The major aim of the BMS is to guarantee the safety of facility operation, while also monitoring and optimizing the use and efficiency of its supervised subsystems to allow more efficient operation. Examples of the major subsystems controlled by the BMS are:

  • HVAC System: The duct temperature, pressure, and humidity, as well as exhaust temperature are connected to the BMS, and if their value exceeds defined limits, an alarm is generated.
  • Central Fume Collection, Laminar Flow Units, Dust Collection System, Central Vacuum System, Heat blowers: The BMS monitors the performance of these systems, allowing for early identification of units requiring maintenance.
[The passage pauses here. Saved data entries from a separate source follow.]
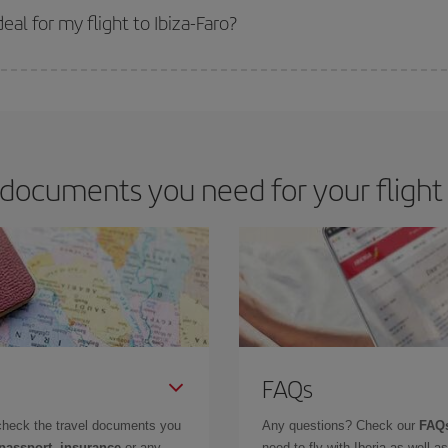
 get
cheap flights
.
al for my flight to Ibiza-Faro?
 deal for your travel needs. The Basic fare guarantees you the cheapest flight.
documents you need for your flight I
FAQs
check the travel documents you
Any questions? Check our
FAQs
 passport, insurance
or any
need to fly with Iberia as well 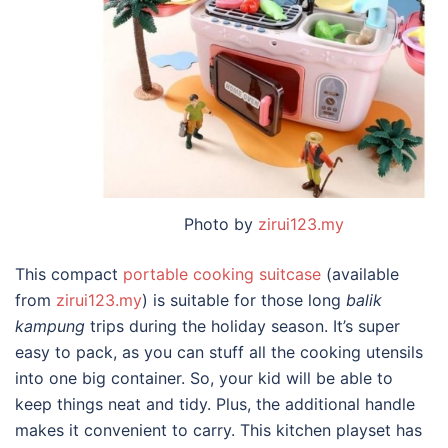
Photo by
zirui123.my
This compact
portable cooking suitcase
(available
from
zirui123.my
) is suitable for those long
balik
kampung
trips during the holiday season. It’s super
easy to pack, as you can stuff all the cooking utensils
into one big container. So, your kid will be able to
keep things neat and tidy. Plus, the additional handle
makes it convenient to carry. This kitchen playset has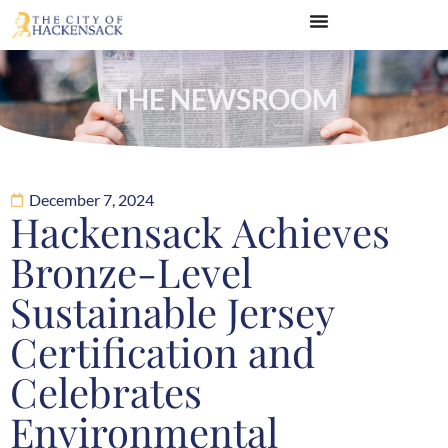
THE NEWSROOM
December 7, 2024
Hackensack Achieves
Bronze-Level
Sustainable Jersey
Certification and
Celebrates
Environmental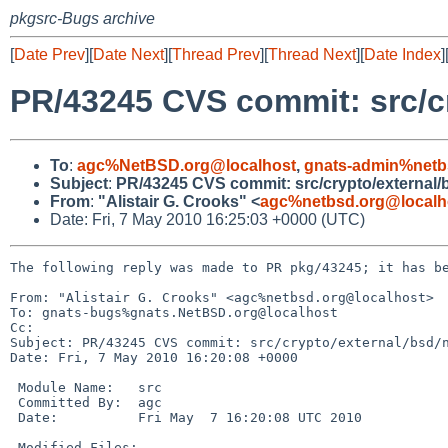
pkgsrc-Bugs archive
[
Date Prev
][
Date Next
][
Thread Prev
][
Thread Next
][
Date Index
]
PR/43245 CVS commit: src/cr
To
:
agc%NetBSD.org@localhost
,
gnats-admin%netb
Subject
:
PR/43245 CVS commit: src/crypto/external/bs
From
:
"Alistair G. Crooks" <
agc%netbsd.org@localh
Date: Fri, 7 May 2010 16:25:03 +0000 (UTC)
The following reply was made to PR pkg/43245; it has be
From: "Alistair G. Crooks" <agc%netbsd.org@localhost>

To: gnats-bugs%gnats.NetBSD.org@localhost

Cc: 

Subject: PR/43245 CVS commit: src/crypto/external/bsd/n
Date: Fri, 7 May 2010 16:20:08 +0000

 Module Name:   src

 Committed By:  agc

 Date:          Fri May  7 16:20:08 UTC 2010

 Modified Files:
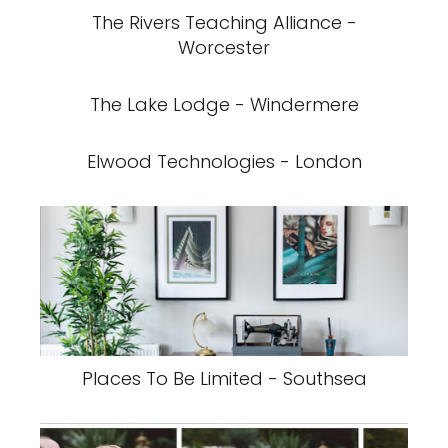
The Rivers Teaching Alliance -
Worcester
The Lake Lodge - Windermere
Elwood Technologies - London
Places To Be Limited - Southsea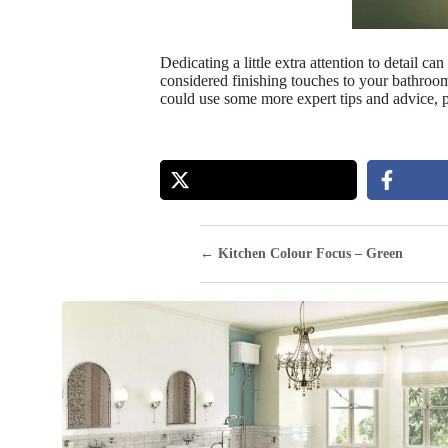
Dedicating a little extra attention to detail c
considered finishing touches to your bathroom 
could use some more expert tips and advice, p
Posts
← Kitchen Colour Focus – Green
navigation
Sudden breakdown would signal via alarms and then appropriate action can be taken to protect the product.
  • Technical Steam System: Should, for instance, the pressure or temperature in the piping system fall below the defined regulatory values for clean steam, the BMS shall trigger an alarm, indicating a threat to product quality.
  • Hot Water System and Central Heating: Temperature and pump control monitoring via the BMS allows for a proper functioning of hot water distribution through the facility.
  • Chilled Water System: Control of the facility chillers could be supervised by BMS to monitor proper behaviour of the system in terms of water/coolant temperature control or pump control to assure proper distribution within the distribution loop.
  • Electrical Monitoring System: The BMS may monitor the consumed electrical power and the state of main electrical switches.
  • The number of subsystems connected to the BMS and the level of control is related to the investment decision: However, the two main subsystems, which are usually accounted for in a BMS are (1) HVAC control and (2) electrical systems monitoring.